Chicago Cubs dominate as other teams struggle to deal with the coronavirus

The Chicago Cubs don't want to think about it as taking advantage of another team's situation, but the evidence keeps mounting: While opponents struggle to deal with coronavirus-related issues, the first-place team in the NL Central standings continues to be a model for the league off the field while dominating the competition on it. The Cubs' 12-3 record is the best in baseball after a Tuesday/Wednesday sweep of the Cleveland Indians.

"I have a good team," Cubs manager David Ross said Wednesday after his squad's 7-2 victory. "We have good players. There is nothing to complain about because the talent is there, the character is there. The commitment, the focus, the energy, the work, all those things that seem easy and to bring every day, it's not -- especially in the environment we're dealing with now."

The Indians know that all too well, as they're the latest Cubs opponent to experience turmoil in the face of the coronavirus pandemic. Is it a coincidence that the Indians lost both games to the Cubs after placing starting pitchers Zach Plesac and Mike Clevinger on the restricted list for breaking team protocols related to COVID-19? After going 17 straight contests without giving up more than four runs, the Indians did so twice in a row to the Cubs, losing 7-1 and 7-2.

It's clear that Indians manager Terry Francona has a distraction on his hands.

"Whoever handles adjustments the best gives yourself the best chance to win," Francona said simply on Wednesday.

Count Plesac and Clevinger as players who didn't "adjust" to the protocols when they left the team hotel without permission last weekend. Meanwhile, their opponent the past two nights hasn't had a positive test among its players, and the Cubs have kept one another accountable away from the field, so distractions such as the Plesac/Clevinger situation haven't occurred.

"It is a short amount of time to just hunker down and stay in your room and do what needs to be done," the Cubs' Kris Bryant said after hitting a home run in Wednesday's game. "It's a big learning experience. The Indians had some guys step out. I'm sure they learned from it. Hopefully, we have a collective group of 30 teams that is able to commit to this process."

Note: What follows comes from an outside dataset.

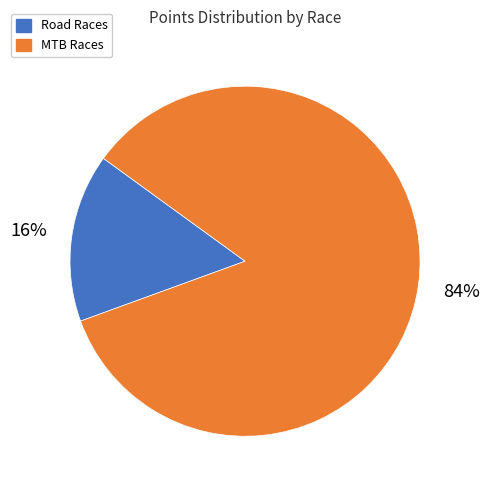

To the nearest percent, what is the average slice percentage?

50%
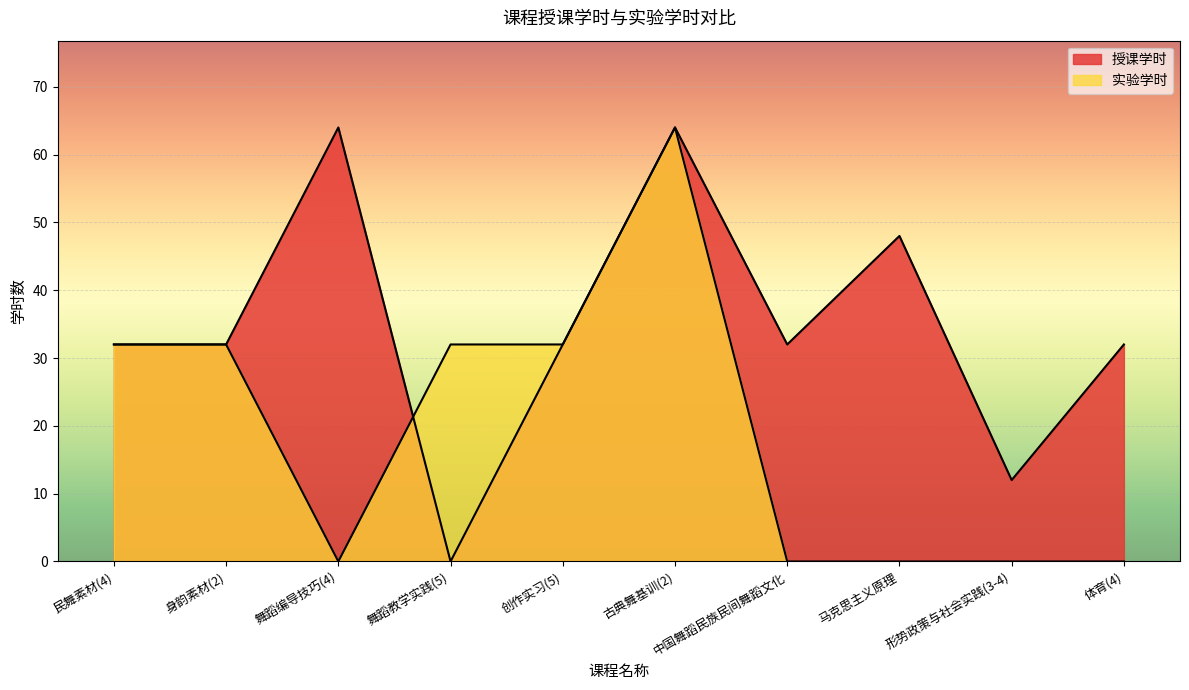

What is the maximum value shown in the chart?

64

It has been difficult -- and not just for the Indians. The Cubs' archrivals, the St. Louis Cardinals, have been on the sidelines since July 29 because of a coronavirus outbreak, and another division rival, the Cincinnati Reds, is recovering from a slow start that included virus issues.

"They [Cubs players] have embraced the change and been accountable to one another in their work and attitude," Ross said before Wednesday's game. "Their focus has been off the charts."

That's showing up in their play. A terrible defensive team last season, the Cubs have flipped the script in that area. They've done the same on the basepaths, where they made the most outs in the league in 2018 and 2019. So far this season, they have made just three outs on the bases in 15 games.

"Sometimes a different set of eyes sees different things," Ross, the Cubs' first-year manager, said. "The overall arching theme is the players have to be accountable and work toward being better. They've done that."

But perhaps the most noticeable difference in the Cubs is at the plate. A team that was much worse than the sum of its parts the past couple of years has suddenly found its mojo. The Cubs showed that off in, of all places, Cleveland, where they won the World Series in 2016. Back then, the Cubs had a grinding offense.

It's back.

"One through nine, there's not really a letdown in our lineup," Bryant said. "I can't really remember a time playing for this team where it was like that. I think it shows in our record."

That's saying something, given that the Cubs of 2016 and '17 were relentless, but of course, that was without a designated hitter every day. In any case, Indians starter Carlos Carrasco knows all too well what Bryant is talking about. He threw 89 pitches to get through the fourth inning Wednesday and was finished after 4⅓. The Cubs lead MLB in pitches seen per plate appearance (4.2), so Carrasco isn't alone in feeling that grind.

"We're playing as a team -- not playing with numbers [statistics]," shortstop Javy Baez said. "It's a short season, so we don't have time to be up and down."

Because of the short season, the numbers tell us something about the Cubs' fabulous start: They have a better than 95% chance of making the postseason, despite having played just 15 games. That's something that will keep the Cubs in line on and off the field as much as any protocol or directive.

"The whole day, you're on edge," infielder David Bote said of the safety protocols. "There's no place to relax except in your own room. Then you're staring at four walls. It makes it challenging."